Radio hat noch weitere Stärken, die zum freiheitlichen Leben gehören. Zum Beispiel gestattet es Privatsphäre. Der Studiogast trägt Jogginghose, die Interviewpartnerin Cowboy-Stiefel? Es wird allen verborgen bleiben. Radio-Moderatorinnen dürfen ohne Botox altern, worum ihre Fernseh-Kolleginnen noch ringen müssen. Und wer dem Radio-Reporter ein Straßen-Interview gibt, dessen Anonymität bleibt einigermaßen gut geschützt. Menschen fällt es leichter, sich für das Radio zu öffnen, als sich vor laufenden Kameras zu offenbaren. Denn, wie es in analogen Zeiten unter Journalisten so schön hieß: Das meiste versendet sich. Unter dem Schutz des Flüchtigen und Unsichtbaren lässt das Radio viel Raum für Nähe und Intimität.  
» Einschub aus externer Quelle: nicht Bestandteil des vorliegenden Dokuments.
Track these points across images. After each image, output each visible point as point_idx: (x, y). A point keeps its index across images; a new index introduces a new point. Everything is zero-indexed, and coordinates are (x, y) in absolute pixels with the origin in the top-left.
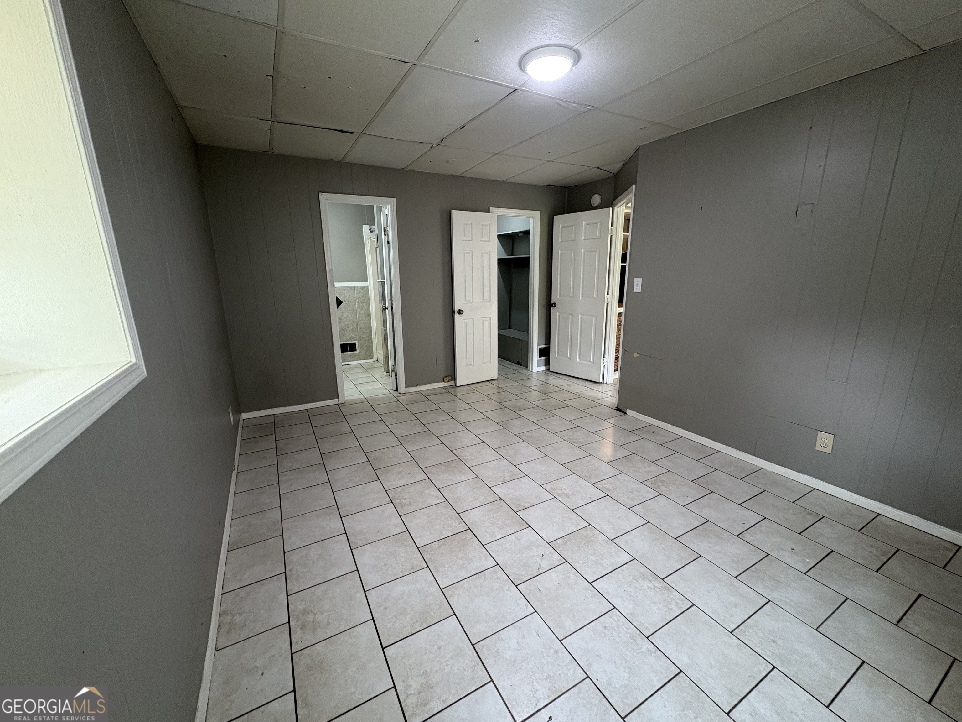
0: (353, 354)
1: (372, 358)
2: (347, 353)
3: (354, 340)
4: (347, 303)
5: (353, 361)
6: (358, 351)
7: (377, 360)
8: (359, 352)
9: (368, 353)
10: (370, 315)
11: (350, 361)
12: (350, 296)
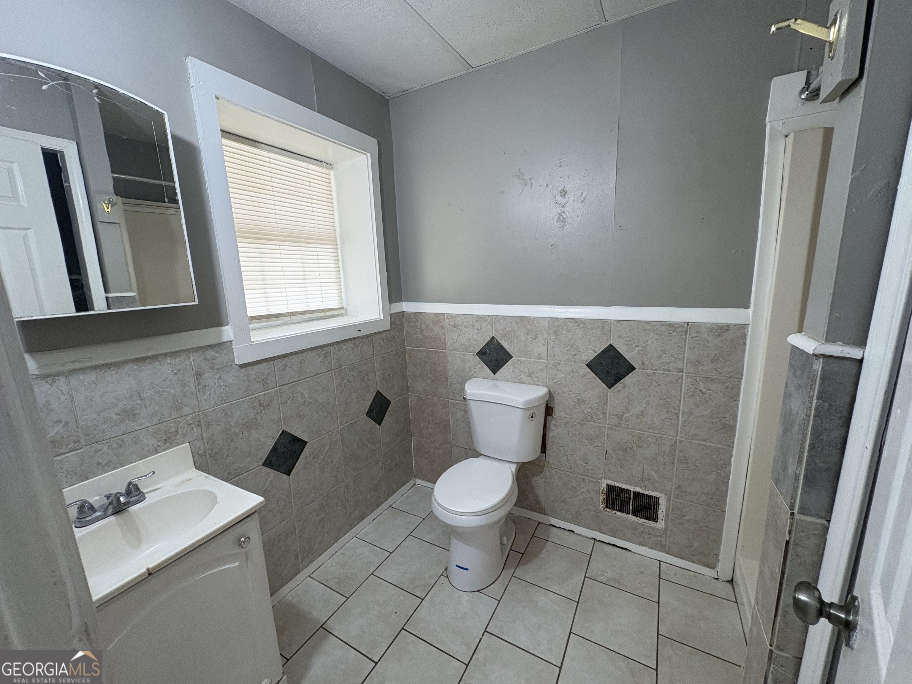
0: (642, 525)
1: (712, 566)
2: (624, 515)
3: (656, 490)
4: (649, 372)
5: (641, 544)
6: (660, 524)
7: (731, 581)
8: (666, 529)
9: (696, 544)
10: (733, 428)
11: (630, 541)
12: (664, 352)
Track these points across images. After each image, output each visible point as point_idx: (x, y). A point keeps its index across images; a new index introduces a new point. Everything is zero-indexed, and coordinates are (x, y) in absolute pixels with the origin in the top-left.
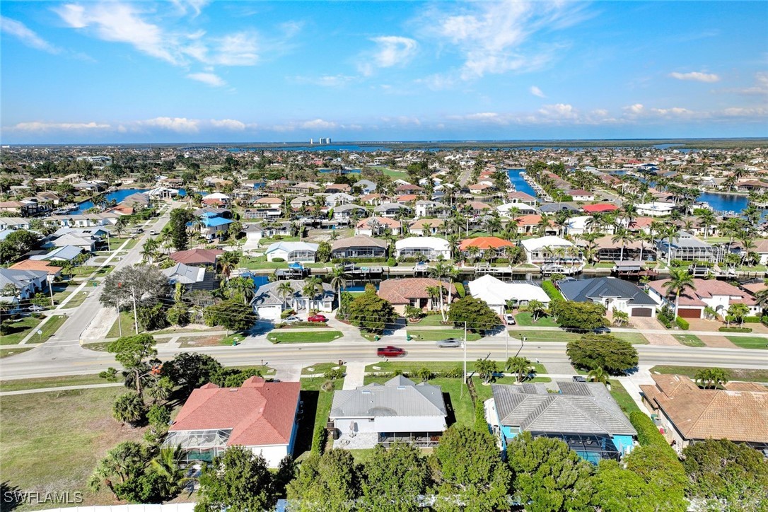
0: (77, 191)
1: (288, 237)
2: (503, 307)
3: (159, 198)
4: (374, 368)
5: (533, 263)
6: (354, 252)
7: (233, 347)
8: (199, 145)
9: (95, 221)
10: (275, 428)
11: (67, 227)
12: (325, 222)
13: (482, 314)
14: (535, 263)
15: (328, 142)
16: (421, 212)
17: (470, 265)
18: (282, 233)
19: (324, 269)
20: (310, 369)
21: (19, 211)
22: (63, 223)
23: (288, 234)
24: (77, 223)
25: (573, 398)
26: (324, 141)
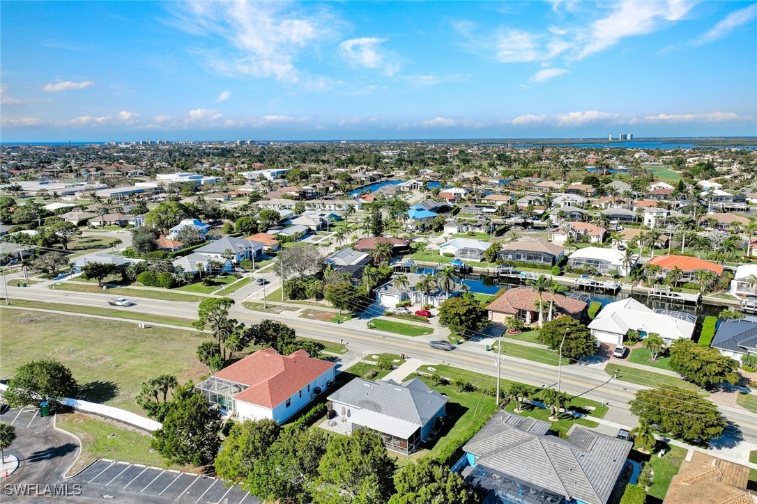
0: (353, 180)
1: (481, 234)
2: (622, 337)
3: (408, 190)
4: (429, 368)
5: (737, 294)
6: (522, 256)
7: (336, 324)
8: (490, 141)
9: (340, 206)
10: (271, 394)
11: (320, 210)
12: (537, 223)
13: (572, 339)
14: (739, 295)
15: (629, 138)
16: (650, 221)
17: (648, 286)
18: (477, 230)
19: (485, 269)
20: (374, 357)
21: (298, 195)
22: (317, 206)
23: (483, 231)
24: (327, 206)
25: (554, 445)
26: (625, 137)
Radio überwindet Grenzen und stiftet Gemeinschaft auch dort, wo es Worte und Wörter nicht schaffen: mit Musik. Melodien und Rhythmen aller Epochen verorten Hörerinnen und Hörer in Generationen, Schichten und Kulturräumen, geben Identität und Geborgenheit. Musik ruft alte Gefühle wach und weckt gleichermaßen Lust auf Neues, erweitert den Geschmack und Horizont. Sie spiegelt uns in unserer Fülle und Menschlichkeit, wie es das gedruckte Wort allein nicht schaffen wird. Ohne Musik ist Radio nicht denkbar.  

Radio bildet die Königsdisziplinen im Journalismus ab: Es versorgt sein Publikum mit Vertrautheit und Überraschung zugleich. Die Stimme der Moderatorin, die Nachrichten zur vollen Stunde, beides strukturiert den Alltag, man kann sich daran orientieren. Die Beiträge darum herum sind das Überraschungspaket, das den Tag mit Leben füllt. Mühelos wandert das Programm von fern nach nah, von global nach lokal, macht Angebote, in die man sich bei Interesse vertiefen, über die man bei Desinteresse hinweghören kann. Gutes Radio bietet an, aber drängt sich nicht auf.  

Das Radio respektiert den mündigen Bürger – und dieser Respekt steht im Kern der Demokratie. Es lässt Raum, selbst wenn es ihn füllt. Es strotzt vor Vielfalt aber erlaubt Gemeinschaft. Es informiert, bildet, unterhält, beglückt und spricht damit den Menschen als Ganzes an. In der neuen Radio-Welt entscheiden die Hörenden: Sie können das Programm digital in Einzelteile zerlegen aber auch linear genießen. Sie können suchen, aber auch einfach nur finden. Dass sie die Wahl haben, darauf kommt es an.